══ Extracted entries

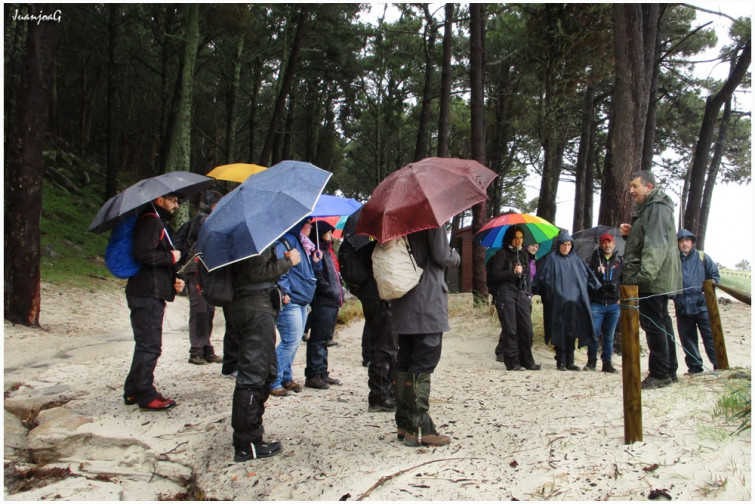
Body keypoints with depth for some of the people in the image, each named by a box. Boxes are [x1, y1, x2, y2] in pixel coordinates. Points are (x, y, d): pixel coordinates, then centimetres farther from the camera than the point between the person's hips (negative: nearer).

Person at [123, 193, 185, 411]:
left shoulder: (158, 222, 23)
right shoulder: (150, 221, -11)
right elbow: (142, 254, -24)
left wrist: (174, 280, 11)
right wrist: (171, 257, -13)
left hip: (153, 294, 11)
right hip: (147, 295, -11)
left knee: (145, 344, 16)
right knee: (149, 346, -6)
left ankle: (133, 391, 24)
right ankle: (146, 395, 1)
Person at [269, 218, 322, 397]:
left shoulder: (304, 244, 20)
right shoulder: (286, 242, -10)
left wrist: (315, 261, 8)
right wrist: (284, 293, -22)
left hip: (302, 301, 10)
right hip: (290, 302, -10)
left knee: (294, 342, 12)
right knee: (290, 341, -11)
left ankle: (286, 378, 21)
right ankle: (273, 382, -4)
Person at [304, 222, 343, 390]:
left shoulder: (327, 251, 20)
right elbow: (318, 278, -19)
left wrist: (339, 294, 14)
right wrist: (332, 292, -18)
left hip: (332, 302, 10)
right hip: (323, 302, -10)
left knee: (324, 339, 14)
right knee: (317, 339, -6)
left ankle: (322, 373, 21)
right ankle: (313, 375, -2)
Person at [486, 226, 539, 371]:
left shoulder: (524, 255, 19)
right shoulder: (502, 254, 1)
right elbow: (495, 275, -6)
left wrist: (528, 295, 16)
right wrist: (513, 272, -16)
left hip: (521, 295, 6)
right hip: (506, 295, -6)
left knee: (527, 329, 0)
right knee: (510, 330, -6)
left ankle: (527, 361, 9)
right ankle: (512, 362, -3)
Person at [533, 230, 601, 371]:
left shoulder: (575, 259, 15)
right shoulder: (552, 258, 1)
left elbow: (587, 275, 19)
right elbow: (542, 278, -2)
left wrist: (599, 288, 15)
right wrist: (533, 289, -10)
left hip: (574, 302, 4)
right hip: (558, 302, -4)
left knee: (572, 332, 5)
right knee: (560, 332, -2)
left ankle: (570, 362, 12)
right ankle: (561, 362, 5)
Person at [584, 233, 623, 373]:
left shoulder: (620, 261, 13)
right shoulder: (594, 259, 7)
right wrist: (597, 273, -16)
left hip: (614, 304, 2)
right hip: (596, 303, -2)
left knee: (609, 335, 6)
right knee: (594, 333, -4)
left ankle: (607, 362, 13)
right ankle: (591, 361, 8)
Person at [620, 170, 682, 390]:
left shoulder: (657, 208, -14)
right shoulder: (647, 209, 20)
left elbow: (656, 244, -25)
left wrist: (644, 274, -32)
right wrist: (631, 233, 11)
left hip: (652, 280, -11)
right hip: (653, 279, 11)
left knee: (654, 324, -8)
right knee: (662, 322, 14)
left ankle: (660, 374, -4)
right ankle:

════

## Exercise requirements:
Reproduce the entries above exactly, but only the lines between the line holding "right hip: (323, 302, -10)" and the line holding "right hip: (653, 279, 11)", inclusive.

## Response to the task:
right hip: (323, 302, -10)
left knee: (324, 339, 14)
right knee: (317, 339, -6)
left ankle: (322, 373, 21)
right ankle: (313, 375, -2)
Person at [486, 226, 539, 371]:
left shoulder: (524, 255, 19)
right shoulder: (502, 254, 1)
right elbow: (495, 275, -6)
left wrist: (528, 295, 16)
right wrist: (513, 272, -16)
left hip: (521, 295, 6)
right hip: (506, 295, -6)
left knee: (527, 329, 0)
right knee: (510, 330, -6)
left ankle: (527, 361, 9)
right ankle: (512, 362, -3)
Person at [533, 230, 601, 371]:
left shoulder: (575, 259, 15)
right shoulder: (552, 258, 1)
left elbow: (587, 275, 19)
right elbow: (542, 278, -2)
left wrist: (599, 288, 15)
right wrist: (533, 289, -10)
left hip: (574, 302, 4)
right hip: (558, 302, -4)
left knee: (572, 332, 5)
right knee: (560, 332, -2)
left ankle: (570, 362, 12)
right ankle: (561, 362, 5)
Person at [584, 233, 623, 373]:
left shoulder: (620, 261, 13)
right shoulder: (594, 259, 7)
right wrist: (597, 273, -16)
left hip: (614, 304, 2)
right hip: (596, 303, -2)
left knee: (609, 335, 6)
right knee: (594, 333, -4)
left ankle: (607, 362, 13)
right ankle: (591, 361, 8)
Person at [620, 170, 682, 390]:
left shoulder: (657, 208, -14)
right shoulder: (647, 209, 20)
left elbow: (656, 244, -25)
left wrist: (644, 274, -32)
right wrist: (631, 233, 11)
left hip: (652, 280, -11)
right hip: (653, 279, 11)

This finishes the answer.